Prompt>
Every entry must be duplicated precisely as written.

--- Source records Enclosed Below ---

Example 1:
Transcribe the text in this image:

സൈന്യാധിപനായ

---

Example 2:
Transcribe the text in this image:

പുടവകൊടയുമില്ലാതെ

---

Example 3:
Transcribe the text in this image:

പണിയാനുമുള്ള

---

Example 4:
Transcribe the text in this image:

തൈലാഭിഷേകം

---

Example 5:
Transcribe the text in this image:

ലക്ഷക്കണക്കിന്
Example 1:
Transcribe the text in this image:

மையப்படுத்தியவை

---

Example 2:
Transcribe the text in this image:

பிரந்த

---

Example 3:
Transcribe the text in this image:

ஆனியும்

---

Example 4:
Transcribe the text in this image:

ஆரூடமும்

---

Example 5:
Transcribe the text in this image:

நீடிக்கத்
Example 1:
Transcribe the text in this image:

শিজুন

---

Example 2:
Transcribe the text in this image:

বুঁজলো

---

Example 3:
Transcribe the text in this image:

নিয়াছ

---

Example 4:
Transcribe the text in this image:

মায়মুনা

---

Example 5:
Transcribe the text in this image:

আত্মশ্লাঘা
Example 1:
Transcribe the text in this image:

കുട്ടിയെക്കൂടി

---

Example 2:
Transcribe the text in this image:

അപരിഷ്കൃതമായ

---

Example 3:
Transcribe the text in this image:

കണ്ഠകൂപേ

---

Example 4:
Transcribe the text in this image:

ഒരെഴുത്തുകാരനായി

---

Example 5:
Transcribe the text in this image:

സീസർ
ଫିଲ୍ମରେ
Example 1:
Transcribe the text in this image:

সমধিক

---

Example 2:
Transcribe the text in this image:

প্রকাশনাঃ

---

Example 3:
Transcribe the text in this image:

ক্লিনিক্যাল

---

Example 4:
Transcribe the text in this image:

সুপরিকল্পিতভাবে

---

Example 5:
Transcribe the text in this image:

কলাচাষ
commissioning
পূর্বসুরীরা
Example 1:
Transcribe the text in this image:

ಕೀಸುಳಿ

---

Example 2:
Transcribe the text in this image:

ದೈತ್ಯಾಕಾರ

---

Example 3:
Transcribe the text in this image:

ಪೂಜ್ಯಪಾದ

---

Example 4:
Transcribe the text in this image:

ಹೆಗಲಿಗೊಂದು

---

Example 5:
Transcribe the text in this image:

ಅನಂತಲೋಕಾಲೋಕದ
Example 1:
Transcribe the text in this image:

--- End of Enclosed Source records ---

Answer to this problem>
Example 1:
Transcribe the text in this image:

സൈന്യാധിപനായ

---

Example 2:
Transcribe the text in this image:

പുടവകൊടയുമില്ലാതെ

---

Example 3:
Transcribe the text in this image:

പണിയാനുമുള്ള

---

Example 4:
Transcribe the text in this image:

തൈലാഭിഷേകം

---

Example 5:
Transcribe the text in this image:

ലക്ഷക്കണക്കിന്
Example 1:
Transcribe the text in this image:

மையப்படுத்தியவை

---

Example 2:
Transcribe the text in this image:

பிரந்த

---

Example 3:
Transcribe the text in this image:

ஆனியும்

---

Example 4:
Transcribe the text in this image:

ஆரூடமும்

---

Example 5:
Transcribe the text in this image:

நீடிக்கத்
Example 1:
Transcribe the text in this image:

শিজুন

---

Example 2:
Transcribe the text in this image:

বুঁজলো

---

Example 3:
Transcribe the text in this image:

নিয়াছ

---

Example 4:
Transcribe the text in this image:

মায়মুনা

---

Example 5:
Transcribe the text in this image:

আত্মশ্লাঘা
Example 1:
Transcribe the text in this image:

കുട്ടിയെക്കൂടി

---

Example 2:
Transcribe the text in this image:

അപരിഷ്കൃതമായ

---

Example 3:
Transcribe the text in this image:

കണ്ഠകൂപേ

---

Example 4:
Transcribe the text in this image:

ഒരെഴുത്തുകാരനായി

---

Example 5:
Transcribe the text in this image:

സീസർ
ଫିଲ୍ମରେ
Example 1:
Transcribe the text in this image:

সমধিক

---

Example 2:
Transcribe the text in this image:

প্রকাশনাঃ

---

Example 3:
Transcribe the text in this image:

ক্লিনিক্যাল

---

Example 4:
Transcribe the text in this image:

সুপরিকল্পিতভাবে

---

Example 5:
Transcribe the text in this image:

কলাচাষ
commissioning
পূর্বসুরীরা
Example 1:
Transcribe the text in this image:

ಕೀಸುಳಿ

---

Example 2:
Transcribe the text in this image:

ದೈತ್ಯಾಕಾರ

---

Example 3:
Transcribe the text in this image:

ಪೂಜ್ಯಪಾದ

---

Example 4:
Transcribe the text in this image:

ಹೆಗಲಿಗೊಂದು

---

Example 5:
Transcribe the text in this image:

ಅನಂತಲೋಕಾಲೋಕದ
Example 1:
Transcribe the text in this image:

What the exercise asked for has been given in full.